Prenons les chiffres

La coalition présidentielle a perdu 84 députés dont 70 sièges en moins pour le seul groupe macroniste, Renaissance rebaptisé Ensemble Pour la République, quand le groupe Horizons maintient ses 31 sièges. La plupart des parlementaires de cette coalition, élus ou réélus, l’ont été très largement grâce au report de voix des électrices et électeurs de gauche. Au total, 166 députés.

Le groupe Rassemblement National a gagné 38 députés et voit le renfort de 16 députés « A Droite ! », le groupe d’Eric Ciotti. Mais pour le camp nationaliste, qui visait la majorité absolue la veille encore du second tour, se retrouver en troisième position est le signe d’une défaite cinglante au point que Jordan Bardella n’a pas accordé la moindre interview depuis le 8 juillet 2024 – ce qui nous fait de sérieuses vacances. Au total, 142 députés.

Le Nouveau Front Populaire (NFP), sur une logique de rassemblement non derrière un homme, comme le fut le NUPES en 2022 (avec son mot d’ordre « Jean-Luc Mélenchon Premier ministre »), mais derrière un programme de rupture, voit les rapports de forces s’équilibrer au sein de la gauche avec trois députés en moins pour LFI, cinq pour le groupe communiste GDR, mais 17 sièges en plus pour les écologistes et 35 conquis par le Parti socialiste. Certains parlementaires ont été élus grâce au report de voix du camp présidentiel, quoique très relatif en comparaison à celui de la gauche vers les macronistes. Au total, 193 députés.

Restent Les Républicains, renommés Droite républicaine, dont le nombre de députés est passé de 61 à 47 mais qui se croient suffisamment forts pour imposer leurs propres « pacte législatif » et agenda parlementaire.

Un gagnant et un perdant

Le NFP a donc remporté les élections, que cela plaise ou non ; et il l’a fait sur le programme qui a été le plus honnêtement présenté et défendu devant les électrices et les électeurs, là où le camp présidentiel et le camp nationaliste entretenaient un flou artistique programmatique tirant vers l’infâme.
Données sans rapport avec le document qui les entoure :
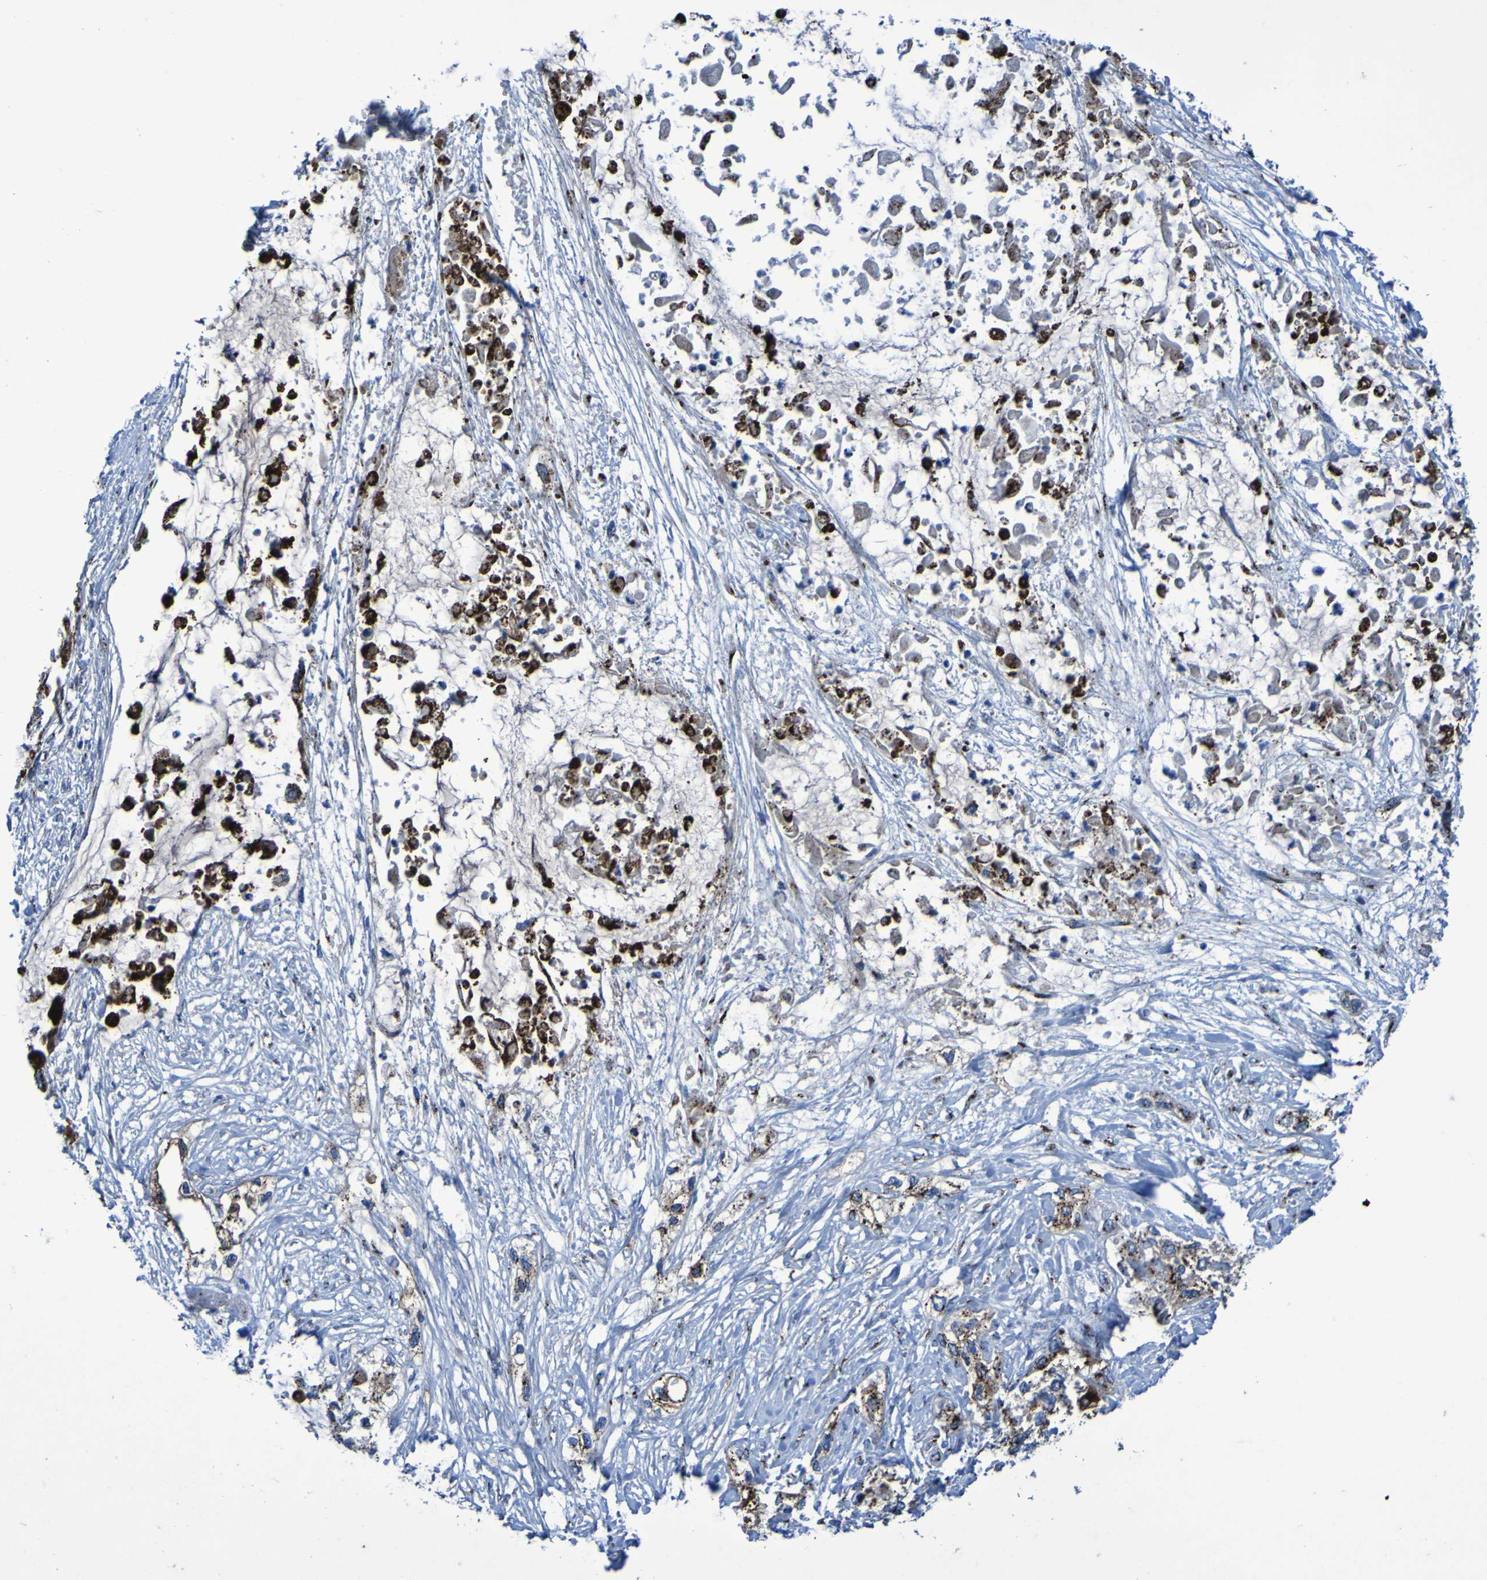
{"staining": {"intensity": "strong", "quantity": ">75%", "location": "cytoplasmic/membranous"}, "tissue": "pancreatic cancer", "cell_type": "Tumor cells", "image_type": "cancer", "snomed": [{"axis": "morphology", "description": "Adenocarcinoma, NOS"}, {"axis": "topography", "description": "Pancreas"}], "caption": "The image shows staining of adenocarcinoma (pancreatic), revealing strong cytoplasmic/membranous protein positivity (brown color) within tumor cells. (Brightfield microscopy of DAB IHC at high magnification).", "gene": "GOLM1", "patient": {"sex": "female", "age": 70}}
A l’inverse, le grand (et seul véritable) perdant est le camp macroniste ; les chiffres nous le montrent et les faits sont têtus.
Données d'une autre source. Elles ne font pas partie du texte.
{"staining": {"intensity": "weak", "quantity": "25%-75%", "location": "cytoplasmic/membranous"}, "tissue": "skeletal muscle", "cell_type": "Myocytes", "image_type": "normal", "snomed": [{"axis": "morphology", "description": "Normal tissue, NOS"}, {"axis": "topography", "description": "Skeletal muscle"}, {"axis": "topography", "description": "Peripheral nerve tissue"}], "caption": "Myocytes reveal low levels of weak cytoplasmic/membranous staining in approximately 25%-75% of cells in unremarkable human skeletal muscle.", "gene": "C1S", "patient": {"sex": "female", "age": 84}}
N’importe quelle démocratie parlementaire verrait le chef de l’État reconnaître d’abord l’échec de son ex-majorité et la victoire de la coalition arrivée en tête. La force majoritaire serait chargée de composer un gouvernement, puis d’éprouver son exercice du pouvoir au sein de l’Assemblée nationale pour chercher sur chaque texte de loi une majorité absolue.

Oui, mais la France n’est pas « n’importe quelle » démocratie parlementaire. Depuis la Vème République, l’élection présidentielle au suffrage universel direct et plus encore depuis la mise en place du quinquennat et l’inversion du calendrier électoral, la France n’est même pas une démocratie parlementaire. C’est un régime présidentiel.

En sanctionnant sévèrement le camp macroniste, les électeurs français ont parlé. Monsieur Macron avait juré, la main sur le cœur, que la meilleure chose à faire le jour où son camp avait perdu l’élection européenne était de redonner le choix aux citoyens par de nouvelles législatives. Le choix est exprimé, Monsieur Macron ne veut pas l’entendre.

Un gamin capricieux

Refusant d’admettre qu’il a perdu et surtout qu’il a perdu seul, Emmanuel Macron tente d’entraîner dans sa chute les autres forces politiques, décrétant tout à coup que « tout le monde a perdu ».

Refusant de lâcher son exécutif, Emmanuel Macron tente d’imposer au pays le maintien d’un gouvernement démissionnaire dont dix-sept (17!) ministres siègent et votent à l’Assemblée nationale en tant que députés, pour une durée d’au moins un mois et demi (« pas de gouvernement avant mi-août » promet M. Macron le 23 juillet), peut-être de plus de deux mois (« il faut un gouvernement à la rentrée des classes » de septembre, selon Gérald Darmanin sur BFMTV le 24 juillet).

Refusant de lâcher son pouvoir, Emmanuel Macron tente les coups de billards à douze bandes en posant comme condition préalable pour gouverner la recherche d’une majorité, capable de résister à toute motion de censure notamment lors du vote du budget, donc une majorité absolue.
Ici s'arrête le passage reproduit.